Последние слова манифеста, хотя царь сам и правил его после Шафирова и Толстого, особенно задели Петра: вспомнились голландские и гамбургские газеты, повторяющие клевету царевича о мнимых покушениях в России на его жизнь. Пётр дёрнул щекой и побледнел так сильно, что даже Александр Данилович заёрзал на своём табурете: он-то хорошо ведал, как начинается великий царский гнев. Притихли и остальные члены совета, ведь дале речь пошла о государевых серьёзных делах: просил он цесаря, дабы его не токмо от нас скрыл, но и оборону свою против нас вооружённую рукою дал!» Вельможи молча стали переглядываться друг с другом: манифест-то обвинял царевича в прямой измене Отечеству!

И вдруг тяжёлую тишину прервал, отчаянный крик!

   – Прости, батюшка, прости, если можешь! – Царевич, закрыв лицо руками, упал на колени перед ступеньками трона.

   – Бог простит, Алёша, Бог всех простит! – Пётр поднял сына с колен и прошествовал с ним в боковую светёлку.

У дверей грозно оглянулся на вельмож и приказал властно:

   – Всем ждать!

Ожидание затянулось на несколько часов. Нетерпеливый Меншиков первый не выдержал, встал, но подойти к заветной дверце и прервать долгую беседу отца с сыном он убоялся, так что историки до сих пор не ведают, о чём был тот разговор царя с наследником. Единственное, что услышал светлейший, были грозные слова, брошенные Петром, когда они уже возвращались в залу: «Попомни, Алексей, ежели розыск покажет, что утаено было, лишён будешь жизни!»

«Вот оно как, значит, быть-таки великому розыску...» – мелькнула мыслишка у светлейшего. Он уже слышал, что розыск над царевичем будет поручен Толстому, но и он, Меншиков, не хотел оставаться без дела, «Возьмусь-ка и я за розыск, хотя бы над недругом своим, Сашкой Кикиным, и другими петербургскими конфидентами Алексея. И останусь у царя на виду!» – порешил про себя светлейший, поспешая за Петром, направлявшимся из дворца в Успенский собор. Рядом, чтобы не отставать от батюшки, широко шагал Алексей, далее семенили вельможи.

На кремлёвском холме с силой дул ледяной сиверко. Вельможи ёжились в лёгком мундирном платье: царь последовал в Успенский собор, не накинув даже солдатской епанчи, и все должны были подражать ему. А позёмка мела жестокая, и красное зимнее солнце садилось в тяжёлую свинцовую тучу – не иначе как быть февральской вьюге.

В соборе царя и вельмож поджидали духовные иерархи. Пётр не стоял, как обычно, в первом ряду, а сел на царское место, где сиживал когда-то Иван Грозный царь-сыноубийца. Лицо Петра налилось кровью, и Меньшиков, искоса поглядывая на него, подумал: «Ох и лют нынче государь! Быть, быть жестокой расправе!»

Но, вопреки ожиданиям светлейшего, Пётр выслушал «клятвенную запись» царевича совершенно спокойно.

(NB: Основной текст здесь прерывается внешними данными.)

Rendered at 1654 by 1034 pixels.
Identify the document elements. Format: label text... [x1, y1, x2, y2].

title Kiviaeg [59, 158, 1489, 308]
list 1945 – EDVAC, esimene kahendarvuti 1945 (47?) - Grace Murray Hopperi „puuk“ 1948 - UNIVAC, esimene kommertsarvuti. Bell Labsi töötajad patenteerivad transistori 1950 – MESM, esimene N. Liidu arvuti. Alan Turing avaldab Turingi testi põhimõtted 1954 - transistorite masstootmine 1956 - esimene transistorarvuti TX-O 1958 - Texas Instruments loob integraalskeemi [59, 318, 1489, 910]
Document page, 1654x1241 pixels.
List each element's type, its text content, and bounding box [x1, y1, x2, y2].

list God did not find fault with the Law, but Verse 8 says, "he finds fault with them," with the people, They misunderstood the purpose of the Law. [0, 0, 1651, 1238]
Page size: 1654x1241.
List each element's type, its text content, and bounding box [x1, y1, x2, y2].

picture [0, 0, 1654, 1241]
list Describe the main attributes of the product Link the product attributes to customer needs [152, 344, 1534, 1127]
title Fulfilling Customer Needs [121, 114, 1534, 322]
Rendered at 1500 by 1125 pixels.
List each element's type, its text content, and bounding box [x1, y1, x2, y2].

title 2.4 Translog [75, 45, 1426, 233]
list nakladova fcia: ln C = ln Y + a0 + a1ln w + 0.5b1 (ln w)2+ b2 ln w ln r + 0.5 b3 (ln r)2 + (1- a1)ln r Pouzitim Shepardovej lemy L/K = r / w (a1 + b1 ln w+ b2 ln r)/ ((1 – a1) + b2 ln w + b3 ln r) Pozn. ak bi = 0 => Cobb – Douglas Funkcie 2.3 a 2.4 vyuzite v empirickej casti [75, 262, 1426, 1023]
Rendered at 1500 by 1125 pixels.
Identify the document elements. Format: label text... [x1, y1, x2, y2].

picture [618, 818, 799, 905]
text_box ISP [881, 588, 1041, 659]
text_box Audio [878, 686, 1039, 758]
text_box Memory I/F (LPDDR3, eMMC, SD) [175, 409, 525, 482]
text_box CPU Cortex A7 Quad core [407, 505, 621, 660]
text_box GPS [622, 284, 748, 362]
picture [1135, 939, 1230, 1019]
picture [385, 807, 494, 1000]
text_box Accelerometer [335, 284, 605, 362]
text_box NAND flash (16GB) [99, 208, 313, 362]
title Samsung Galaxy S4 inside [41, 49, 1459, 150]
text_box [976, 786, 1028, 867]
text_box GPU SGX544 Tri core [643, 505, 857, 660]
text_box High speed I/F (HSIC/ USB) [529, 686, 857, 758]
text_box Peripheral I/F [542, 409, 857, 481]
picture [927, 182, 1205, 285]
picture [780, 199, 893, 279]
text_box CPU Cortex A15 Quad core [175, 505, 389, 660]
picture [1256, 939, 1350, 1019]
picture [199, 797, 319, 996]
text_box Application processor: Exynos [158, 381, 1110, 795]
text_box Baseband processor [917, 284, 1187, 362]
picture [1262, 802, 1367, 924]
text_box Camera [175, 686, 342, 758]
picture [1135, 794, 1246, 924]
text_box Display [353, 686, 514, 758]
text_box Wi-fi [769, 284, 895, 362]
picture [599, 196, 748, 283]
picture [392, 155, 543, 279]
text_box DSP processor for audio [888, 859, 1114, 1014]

Спокоен был и Алексей, когда, положив руку на Евангелие, читал «клятвенную запись» – хитроумный труд вице-канцлера Петра Павловича Шафирова:

   – «Обещаю перед святым Евангелием, – слова царевича взлетали ввысь к высокому куполу собора, – что ноне же я за преступление моё перед родителем моим и государем, его величеством... по справедливости лишён наследства российского престола, – здесь Меншикову в голосе царевича почудилось даже явное облегчение, – того ради признаю то за вину мою и недостоинство заправедно, и обещаюсь и клянусь всемогущим в троице главным Богом и судом его той воле родительской во всём повиноваться, и того наследства никогда ни в кое £ время не искать, и не желать, и не принимать! – закончил царевич уже без торжественности, деловой скороговоркой. – И признаю за истинного наследника брата моего, царевича Петра Петровича. И на том целую святой крест и подписуюсь собственною моею рукой».

Царевич послушно поцеловал крест, поднесённый ему местоблюстителем патриаршего престола и оглянулся на царя, как бы спрашивая: доволен ли он? Пётр поднялся с места, кивнул сыну и своим широким шагом направился к выходу. Меншиков, поспешая за царём, зашептал жарко:

   – Мин херц, слово есть!

   – Ну! – сердито буркнул Пётр.

   – Говорят, Васька Долгорукий шептался, что сия клятва, мол, ложная, потому как взята у царевича силою. А ложную клятву завсегда и переменить можно!

   – Переменить, значит! – Лицо Петра снова исказила судорога. – Я им покажу, яко волю царскую переменить! Зови сегодня же ко мне в Преображенское Толстого, Шафирова и Скорнякова-Писарева.

Вечером был окончательно утверждён состав Тайной канцелярии, управителем которой стал Толстой, а непременным членом – Александр Данилович Меншиков. Петру Андреевичу было поручено вместе с Шафировым вести розыск по делу самого царевича, светлейшему же дали дело о друзьях и конфидентах Алексея в Петербурге. Что касается третьего члена Тайной канцелярии, Скорнякова-Писарева, то он получил личное предписание царя – немедля мчаться в Суздаль и спроведать у монахини Елены, в миру царицы Евдокии Фёдоровны, все её вины и прегрешения, и коли найдутся оные, доставить её в Преображенское, на Генеральский двор.

МОСКОВСКИЙ РОЗЫСК

Февральские метели завалили Суздаль так, что казалось, будто совсем исчез маленький городок под снежной пеленою. Но не мог исчезнуть Суздаль из истории российской, потому как несколько веков назад вся эта земля именовалась не московской, а владимиро-суздальской и княжеский град Суздаль был древнее Москвы и Владимира. Как память о том былом величии высились над покосившимися чёрными посадскими домиками гордые главы монастырских соборов и церквей.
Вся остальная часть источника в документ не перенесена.